In other words, if an IQ test has been properly calibrated you’d expect about 75% of people to score 110 or below. As with our other examples we can draw the complete CDF for the distribution like this:

iq_score <- 40:160
cumulative_probability <- iq_score %>% pnorm(mean = 100, sd = 15)

tibble(iq_score, cumulative_probability) %>%
  ggplot(aes(x = iq_score, y = cumulative_probability)) +
  geom_line() +

Just because we can, here’s an animation:

19.4.4 Quantiles

The quantile function is just the inverse of the cumulative distribution (i.e., x and y axes are swapped):

cumulative_probability <- seq(from = .01, to = .99, by = .01)
quantile <- cumulative_probability %>% qnorm(mean = 100, sd = 15)

tibble(quantile, cumulative_probability) %>%
  ggplot(aes(x = cumulative_probability, y = quantile)) +
  geom_line() +

The quantile function can be especially useful for working out critical values.

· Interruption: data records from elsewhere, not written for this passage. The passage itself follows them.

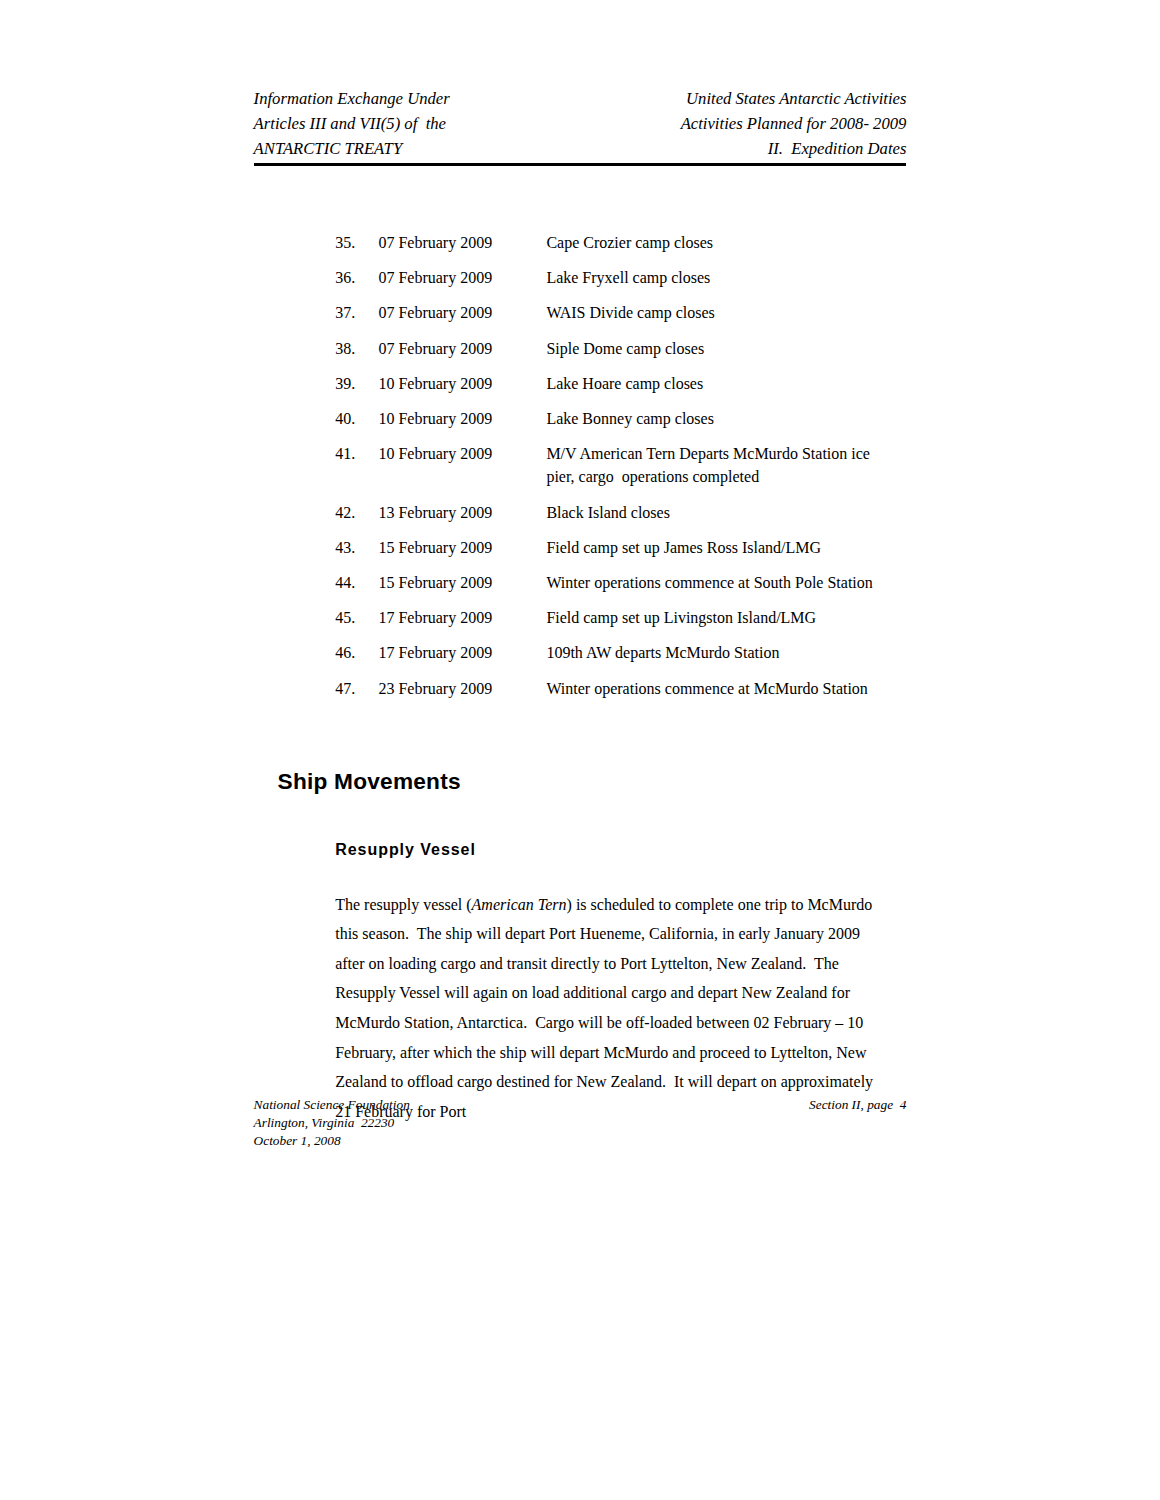| Information Exchange Under | United States Antarctic Activities |
| Articles III and VII(5) of the | Activities Planned for 2008- 2009 |
| ANTARCTIC TREATY | II. Expedition Dates |
| 35. | 07 February 2009 | Cape Crozier camp closes |
| 36. | 07 February 2009 | Lake Fryxell camp closes |
| 37. | 07 February 2009 | WAIS Divide camp closes |
| 38. | 07 February 2009 | Siple Dome camp closes |
| 39. | 10 February 2009 | Lake Hoare camp closes |
| 40. | 10 February 2009 | Lake Bonney camp closes |
| 41. | 10 February 2009 | M/V American Tern Departs McMurdo Station ice pier, cargo operations completed |
| 42. | 13 February 2009 | Black Island closes |
| 43. | 15 February 2009 | Field camp set up James Ross Island/LMG |
| 44. | 15 February 2009 | Winter operations commence at South Pole Station |
| 45. | 17 February 2009 | Field camp set up Livingston Island/LMG |
| 46. | 17 February 2009 | 109th AW departs McMurdo Station |
| 47. | 23 February 2009 | Winter operations commence at McMurdo Station |
Ship Movements
Resupply Vessel
The resupply vessel (American Tern) is scheduled to complete one trip to McMurdo this season. The ship will depart Port Hueneme, California, in early January 2009 after on loading cargo and transit directly to Port Lyttelton, New Zealand. The Resupply Vessel will again on load additional cargo and depart New Zealand for McMurdo Station, Antarctica. Cargo will be off-loaded between 02 February – 10 February, after which the ship will depart McMurdo and proceed to Lyttelton, New Zealand to offload cargo destined for New Zealand. It will depart on approximately 21 February for Port
| National Science Foundation | Section II, page 4 |
| Arlington, Virginia 22230 | |
| October 1, 2008 | |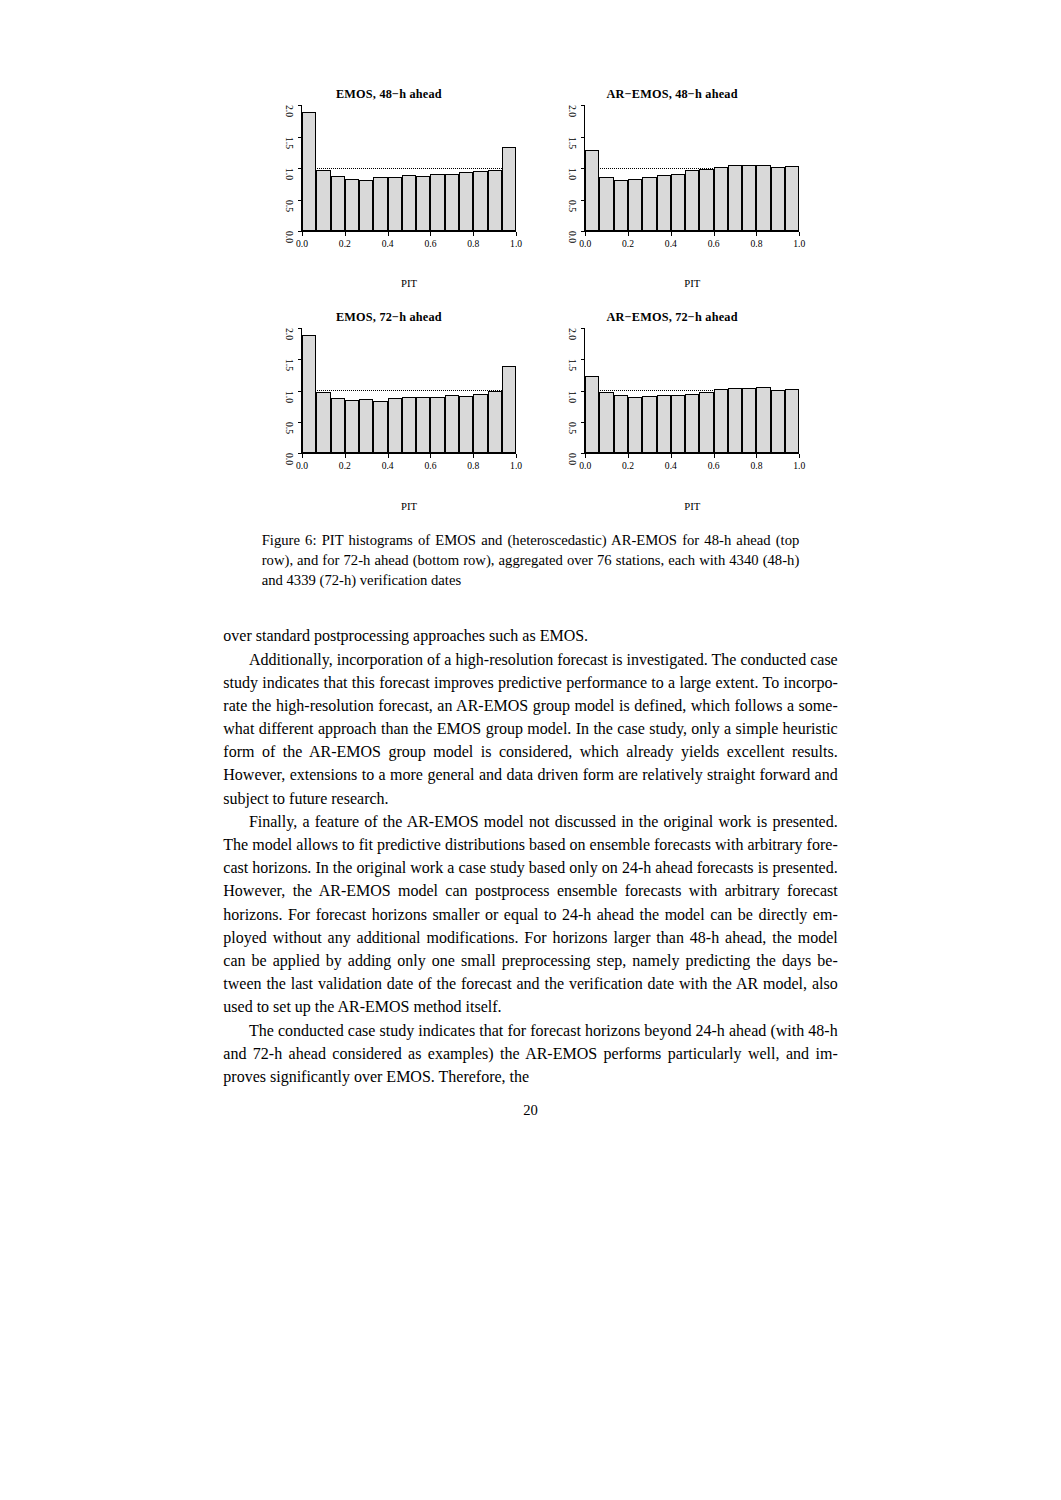EMOS, 48−h ahead
0.0
0.5
1.0
1.5
2.0
0.0
0.2
0.4
0.6
0.8
1.0
PIT
AR−EMOS, 48−h ahead
0.0
0.5
1.0
1.5
2.0
0.0
0.2
0.4
0.6
0.8
1.0
PIT
EMOS, 72−h ahead
0.0
0.5
1.0
1.5
2.0
0.0
0.2
0.4
0.6
0.8
1.0
PIT
AR−EMOS, 72−h ahead
0.0
0.5
1.0
1.5
2.0
0.0
0.2
0.4
0.6
0.8
1.0
PIT
Figure 6: PIT histograms of EMOS and (heteroscedastic) AR-EMOS for 48-h ahead (top row), and for 72-h ahead (bottom row), aggregated over 76 stations, each with 4340 (48-h) and 4339 (72-h) verification dates
over standard postprocessing approaches such as EMOS.
Additionally, incorporation of a high-resolution forecast is investigated. The conducted case study indicates that this forecast improves predictive performance to a large extent. To incorporate the high-resolution forecast, an AR-EMOS group model is defined, which follows a somewhat different approach than the EMOS group model. In the case study, only a simple heuristic form of the AR-EMOS group model is considered, which already yields excellent results. However, extensions to a more general and data driven form are relatively straight forward and subject to future research.
Finally, a feature of the AR-EMOS model not discussed in the original work is presented. The model allows to fit predictive distributions based on ensemble forecasts with arbitrary forecast horizons. In the original work a case study based only on 24-h ahead forecasts is presented. However, the AR-EMOS model can postprocess ensemble forecasts with arbitrary forecast horizons. For forecast horizons smaller or equal to 24-h ahead the model can be directly employed without any additional modifications. For horizons larger than 48-h ahead, the model can be applied by adding only one small preprocessing step, namely predicting the days between the last validation date of the forecast and the verification date with the AR model, also used to set up the AR-EMOS method itself.
The conducted case study indicates that for forecast horizons beyond 24-h ahead (with 48-h and 72-h ahead considered as examples) the AR-EMOS performs particularly well, and improves significantly over EMOS. Therefore, the
20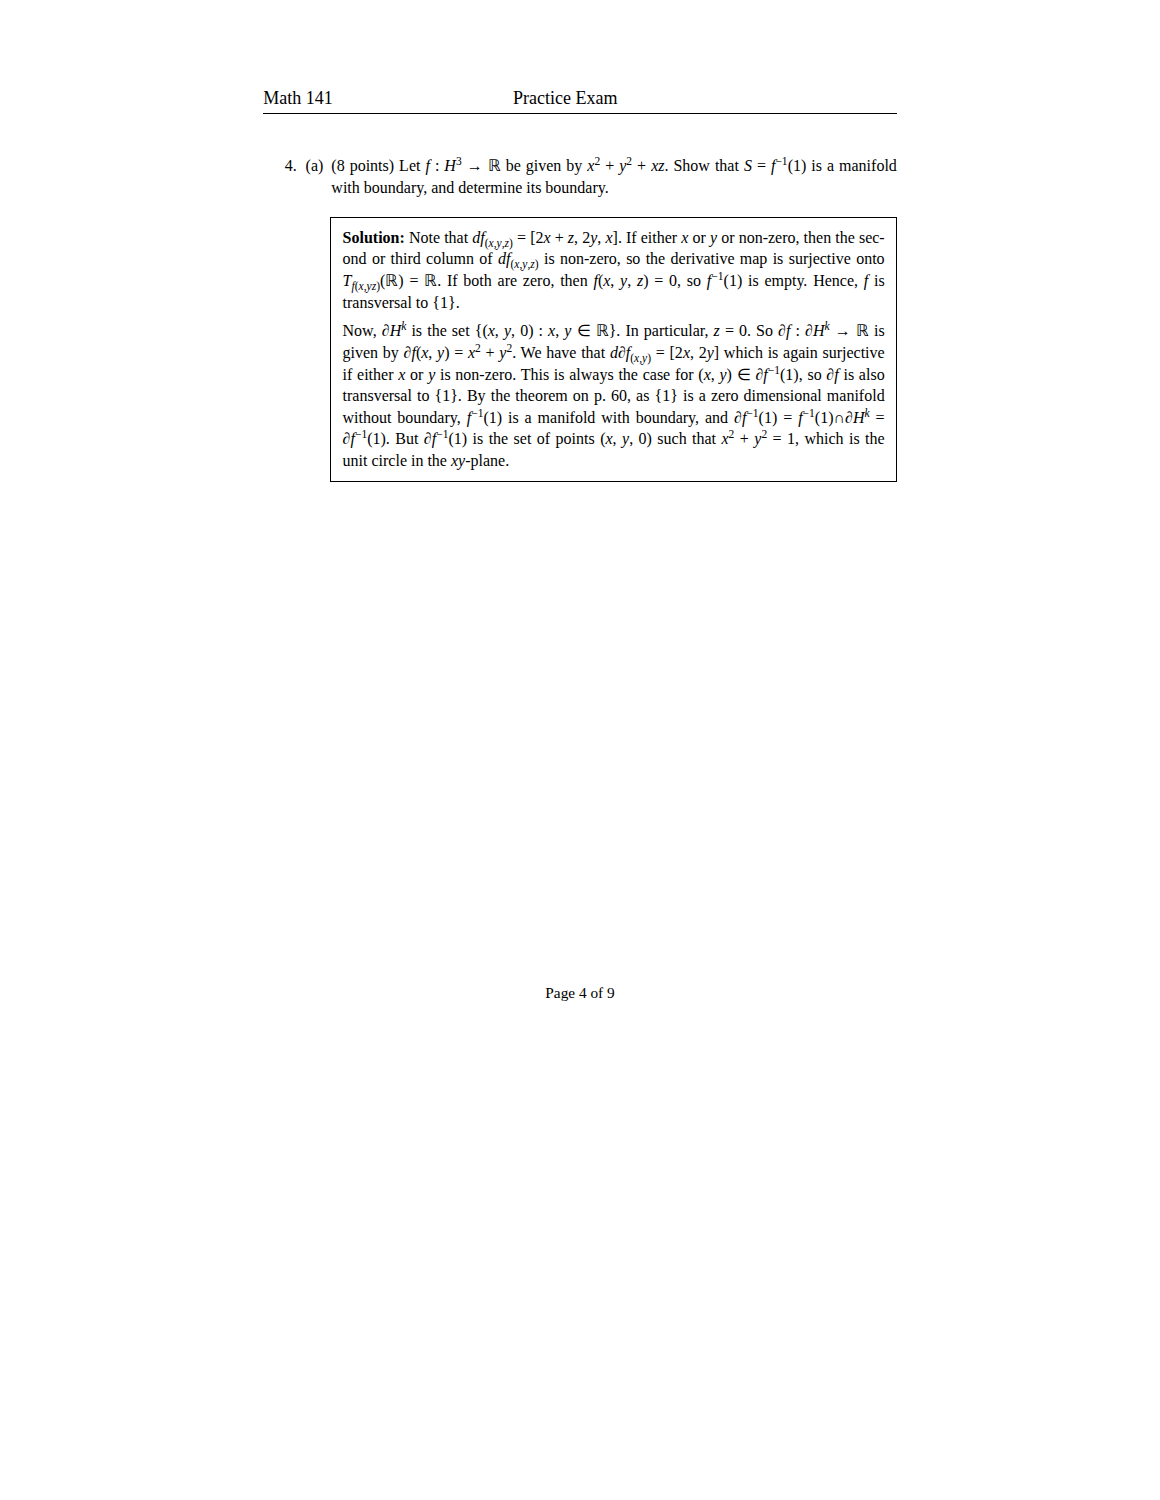Math 141
Practice Exam
4.
(a)
(8 points) Let f : H3 → ℝ be given by x2 + y2 + xz. Show that S = f−1(1) is a manifold with boundary, and determine its boundary.
Solution: Note that df(x,y,z) = [2x + z, 2y, x]. If either x or y or non-zero, then the second or third column of df(x,y,z) is non-zero, so the derivative map is surjective onto Tf(x,yz)(ℝ) = ℝ. If both are zero, then f(x, y, z) = 0, so f−1(1) is empty. Hence, f is transversal to {1}.
Now, ∂Hk is the set {(x, y, 0) : x, y ∈ ℝ}. In particular, z = 0. So ∂f : ∂Hk → ℝ is given by ∂f(x, y) = x2 + y2. We have that d∂f(x,y) = [2x, 2y] which is again surjective if either x or y is non-zero. This is always the case for (x, y) ∈ ∂f−1(1), so ∂f is also transversal to {1}. By the theorem on p. 60, as {1} is a zero dimensional manifold without boundary, f−1(1) is a manifold with boundary, and ∂f−1(1) = f−1(1)∩∂Hk = ∂f−1(1). But ∂f−1(1) is the set of points (x, y, 0) such that x2 + y2 = 1, which is the unit circle in the xy-plane.
Page 4 of 9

So for example, to work out the value of a standard normal that corresponds to the 2.5% lower tail:

qnorm(p = .025, mean = 0, sd = 1)
## [1] -1.959964

19.5 Other distributions

Not yet written!

19.5.1 Poisson distribution

19.5.2 Log-normal distribution

19.5.3 Response time distribution

19.5.4 Uniform distribution

19.5.5 Beta distribution

19.5.6 t distribution

19.5.7 Chi-square distribution

19.5.8 F distribution

  1. The letters vector is a built in vector in R that contains the 26 lower case letters of the English alphabet in canonical order. There is also a LETTERS vector that has the upper case letters.